Critical Pedagogy Through Popular Culture


  • Ghada Sfeir Interdisciplinary Studies Program, University of Saskatchewan


In our media-saturated society, integrating critical pedagogy in the curriculum at all levels has sparked the interest of researchers, scholars, and educators. They have focused their effort on redefining literacy, analyzing the profound influence of the media on the social, economic, and political issues, and promoting critical pedagogy to engage students to challenge the ideological and hegemonic representations, the structures of oppression, gender, class, power, and race. This study attempts to highlight that, in addition to these goals, critical pedagogy of popular culture in the curriculum holds other tremendous benefits to students such as expanding thinking about others, finding alternative narratives in students’ own lives, enhancing cultural synchronization, building culturally responsive awareness, building consumer awareness, and scaffolding social intelligence. This study also discusses the essential aspects of a successful implementation of critical pedagogy of popular culture in terms of content, teacher’s role and education.
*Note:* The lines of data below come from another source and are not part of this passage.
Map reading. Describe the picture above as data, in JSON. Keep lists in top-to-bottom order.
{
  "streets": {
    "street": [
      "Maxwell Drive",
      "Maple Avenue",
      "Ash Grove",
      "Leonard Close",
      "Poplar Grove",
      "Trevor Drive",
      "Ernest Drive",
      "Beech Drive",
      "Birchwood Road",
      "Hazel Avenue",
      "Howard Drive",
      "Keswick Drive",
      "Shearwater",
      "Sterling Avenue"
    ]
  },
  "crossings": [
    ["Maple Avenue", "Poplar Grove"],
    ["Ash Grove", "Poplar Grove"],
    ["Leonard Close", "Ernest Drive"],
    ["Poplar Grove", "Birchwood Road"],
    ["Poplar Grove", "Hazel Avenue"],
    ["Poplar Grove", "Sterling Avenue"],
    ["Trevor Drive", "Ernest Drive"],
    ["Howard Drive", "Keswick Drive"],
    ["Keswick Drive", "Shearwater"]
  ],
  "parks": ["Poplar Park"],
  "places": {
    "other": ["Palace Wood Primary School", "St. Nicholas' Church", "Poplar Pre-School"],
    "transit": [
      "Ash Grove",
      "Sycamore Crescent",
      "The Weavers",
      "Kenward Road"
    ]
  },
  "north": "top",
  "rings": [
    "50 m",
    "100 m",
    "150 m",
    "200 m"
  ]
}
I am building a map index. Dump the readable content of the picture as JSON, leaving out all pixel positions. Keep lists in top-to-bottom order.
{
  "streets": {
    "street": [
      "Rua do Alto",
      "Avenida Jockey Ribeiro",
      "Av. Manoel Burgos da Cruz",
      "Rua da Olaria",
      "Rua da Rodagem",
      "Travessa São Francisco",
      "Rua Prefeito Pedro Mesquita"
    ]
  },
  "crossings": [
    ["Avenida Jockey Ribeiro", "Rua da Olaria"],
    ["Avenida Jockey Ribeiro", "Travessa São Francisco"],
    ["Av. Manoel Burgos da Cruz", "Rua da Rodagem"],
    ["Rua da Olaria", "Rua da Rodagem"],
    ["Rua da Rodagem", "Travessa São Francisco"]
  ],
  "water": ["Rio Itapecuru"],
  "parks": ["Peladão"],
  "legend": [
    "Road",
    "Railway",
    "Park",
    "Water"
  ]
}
Keywords: critical pedagogy, popular culture, culturally responsive pedagogy

Author Biography

Ghada Sfeir, Interdisciplinary Studies Program, University of Saskatchewan

I am a third-year doctoral student in the Interdisciplinary Studies Program at the University of Saskatchewan, Canada, in the integrated areas of cosmopolitanism, citizenship education, multiculturalism, and critical pedagogy.  I have taught  EDUC 230/2 Introduction to the Philosophy of Education, an undergraduate course at Concordia University, Montreal. I have a total of 6 years of diverse teaching experience (particularly English) in various settings and educational levels, including university and elementary levels. To network professionally, I have joined the Comparative and International Education Society (CIES), The Canadian Association for the Study of Adult Education (CASAE), the Interdisciplinary Social Sciences, Canadian Society for the Study of Education (CSSE) and Quebec Association for Lifelong Learning (QALL).  I was one the recipients of Concordia Volunteer Recognition Award in 2012.